Седьмой раздел, посвящённый критическому решению антиномий, подчёркивает регулятивный характер принципов разума. Коген отмечает, что разум не предписывает законы природе, но задаёт правила для расширения опыта. Это методологическое различение между конститутивными и регулятивными принципами становится центральным для неокантианской эпистемологии, которая отказывается от онтологических претензий в пользу методологической строгости.

Восьмой и девятый разделы углубляют понимание регулятивного принципа, показывая, что космологические идеи служат не для познания мира как целого, а для бесконечного продвижения в опыте. Это имеет важные следствия для современной философии науки, где идеи Канта переосмысляются в контексте проблем обоснования знания и пределов научного объяснения.

Особое значение имеет обсуждение свободы в третьем разделе разрешения космологических идей. Коген подчёркивает, что свобода в практическом смысле предполагает способность начинать ряд событий самопроизвольно, не будучи обусловленной природной необходимостью. Это различение между эмпирическим и интеллигибельным характером становится основой для этики неокантианства, которое видит в автономии разума высший принцип морали.

Наконец, в разделе об идеале чистого разума Коген обращает внимание на то, что идеалы служат не для описания реальности, а для ориентации практического разума. Это положение находит отклик в современной философии, где идеалы понимаются как нормативные принципы, а не как метафизические сущности.

Акцент на диалектическую видимость и её следствия для неокантианства и современной философии

Особое внимание Коген уделяет проблеме диалектической видимости и её регулятивной функции в познании. Коген акцентирует, что кантовская критика разума раскрывает не столько ошибки мышления, сколько его неизбежные иллюзии, возникающие при попытке постичь абсолютное. Вопрос о «необходимом существе», которое одновременно пугает своей бездонностью и притягивает как условие систематичности познания, становится ключевым для понимания трансцендентальной диалектики. Кант, как показывает Коген, не отрицает идею Бога или души как таковые, но переводит их в плоскость регулятивных принципов, которые организуют познание, не претендуя на конституирование реальности.

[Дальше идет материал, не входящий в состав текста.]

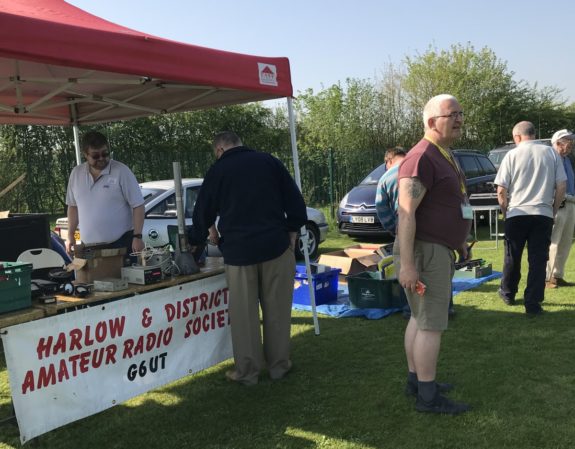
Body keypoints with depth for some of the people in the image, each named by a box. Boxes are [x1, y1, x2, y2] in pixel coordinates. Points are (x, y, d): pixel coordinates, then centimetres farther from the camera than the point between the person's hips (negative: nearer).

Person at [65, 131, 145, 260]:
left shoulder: (121, 171, -7)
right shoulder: (76, 173, 8)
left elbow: (138, 205, -8)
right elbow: (73, 206, 18)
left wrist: (137, 236, -14)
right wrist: (70, 235, 12)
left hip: (121, 245, -4)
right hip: (89, 247, 4)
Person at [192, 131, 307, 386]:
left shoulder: (217, 171, 5)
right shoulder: (268, 161, 6)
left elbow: (202, 212, 15)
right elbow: (294, 200, 4)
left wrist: (208, 234, 33)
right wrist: (292, 232, 11)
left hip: (238, 250, -1)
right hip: (276, 245, 1)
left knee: (244, 313, 7)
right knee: (277, 309, 9)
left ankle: (247, 371, 14)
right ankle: (278, 365, 18)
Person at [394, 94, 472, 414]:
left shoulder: (446, 156, 15)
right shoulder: (422, 158, -18)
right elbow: (406, 212, -23)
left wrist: (459, 241, 25)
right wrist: (406, 265, -27)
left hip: (439, 250, 10)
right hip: (425, 251, -10)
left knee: (420, 318, 16)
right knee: (432, 325, -5)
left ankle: (416, 380, 28)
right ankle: (428, 397, 4)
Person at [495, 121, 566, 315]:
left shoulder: (512, 155, -2)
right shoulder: (551, 153, 3)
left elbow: (501, 191, -4)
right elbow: (562, 186, 2)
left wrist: (505, 210, 11)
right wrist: (554, 209, 13)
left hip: (516, 214, -1)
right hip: (544, 214, 1)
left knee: (512, 258, 14)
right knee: (538, 260, 3)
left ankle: (508, 294, 31)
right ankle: (533, 303, 3)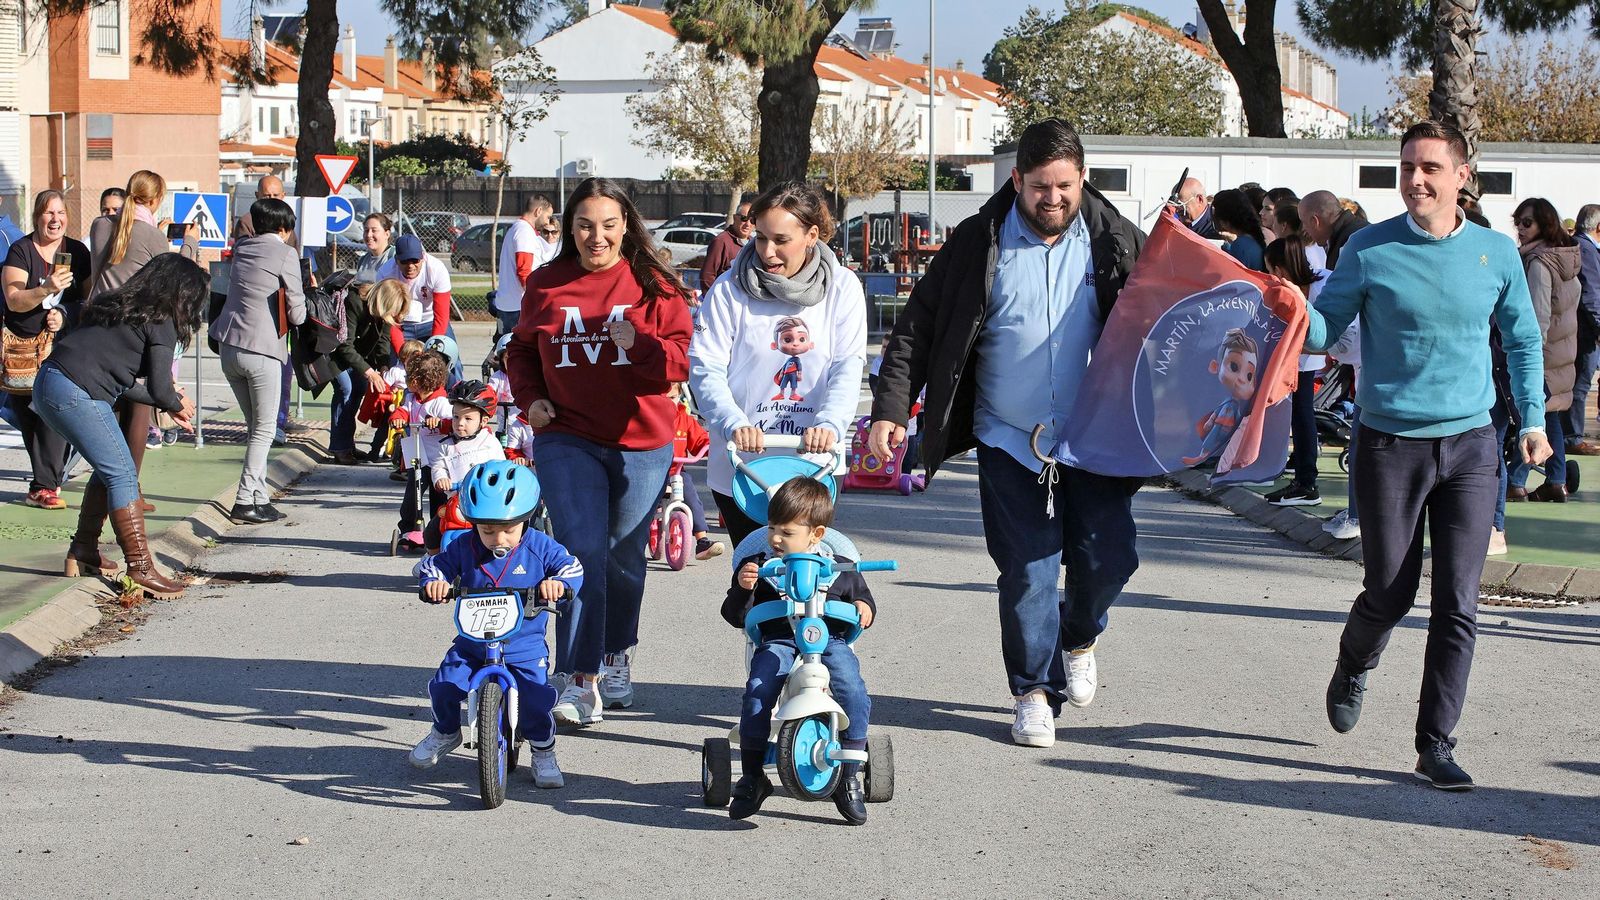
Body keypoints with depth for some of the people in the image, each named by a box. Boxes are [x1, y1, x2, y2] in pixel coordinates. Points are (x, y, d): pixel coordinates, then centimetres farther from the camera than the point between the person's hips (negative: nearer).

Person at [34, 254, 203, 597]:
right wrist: (177, 404, 16)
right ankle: (141, 569, -7)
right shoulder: (161, 321, -3)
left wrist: (168, 400, 28)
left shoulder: (120, 306, 22)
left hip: (49, 385, 9)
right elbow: (160, 389, -5)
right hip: (75, 393, -9)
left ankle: (83, 553, 26)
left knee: (110, 469, 19)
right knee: (122, 474, -5)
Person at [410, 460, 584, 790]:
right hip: (472, 643, 2)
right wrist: (433, 581, -22)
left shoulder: (539, 547, -7)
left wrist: (558, 583, -30)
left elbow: (572, 566, -7)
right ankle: (444, 733, 19)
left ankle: (544, 752, 10)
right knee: (444, 685, -14)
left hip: (525, 645, -2)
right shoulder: (464, 548, -4)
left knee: (535, 697, -19)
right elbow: (435, 565, 2)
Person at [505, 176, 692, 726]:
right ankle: (580, 681, -12)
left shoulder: (653, 285, -1)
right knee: (582, 552, -13)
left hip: (640, 443, 1)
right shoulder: (545, 285, 3)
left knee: (624, 557, 14)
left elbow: (682, 360, -5)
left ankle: (617, 652, 39)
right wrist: (530, 397, 2)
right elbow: (522, 348, 18)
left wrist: (641, 344, -23)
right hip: (567, 439, 0)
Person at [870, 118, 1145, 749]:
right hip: (1010, 440, -1)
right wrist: (890, 408, -10)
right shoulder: (979, 243, -2)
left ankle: (1078, 638, 33)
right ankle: (1033, 691, 17)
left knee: (1108, 558, 0)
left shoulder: (1116, 241, 0)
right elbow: (918, 328, 0)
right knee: (1028, 572, -1)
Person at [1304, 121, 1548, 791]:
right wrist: (1297, 313, -21)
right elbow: (1325, 331, 1)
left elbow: (1523, 340, 15)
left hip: (1470, 443, 2)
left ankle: (1436, 745, 6)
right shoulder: (1369, 250, -4)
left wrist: (1532, 421, 12)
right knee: (1389, 595, 6)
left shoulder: (1496, 254, 2)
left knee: (1458, 605, -2)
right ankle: (1354, 666, 39)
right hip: (1390, 442, -1)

Коген подчёркивает, что физико-теологическое доказательство бытия Бога, основанное на наблюдаемой целесообразности природы, неизбежно переходит в космологическое, а затем в онтологическое, но все они сталкиваются с невозможностью выйти за пределы субъективных условий мышления. Кант отвергает спекулятивную теологию, но сохраняет её практический аспект: моральная теология, основанная на нравственных законах, становится единственным легитимным путём к постулированию высшего существа. Здесь Коген усматривает поворот к этическому обоснованию метафизики, что позже разовьёт марбургская школа неокантианства, перенося акцент с теоретического на практический разум.

Особую роль в комментарии Когена играет анализ «как если бы» (als ob), который раскрывает методологическую природу идей. Душа, мир и Бог – это не объекты, а «фокусы воображения» (focus imaginarius), направляющие познание к систематическому единству. Например, идея Бога позволяет рассматривать природу так, как если бы она была создана разумным существом, но это не означает признания его реальности. Этот подход предвосхищает современные дискуссии о моделях и идеализациях в науке, где гипотетические конструкции (типа «идеального газа») служат инструментами познания, не требуя онтологического обоснования.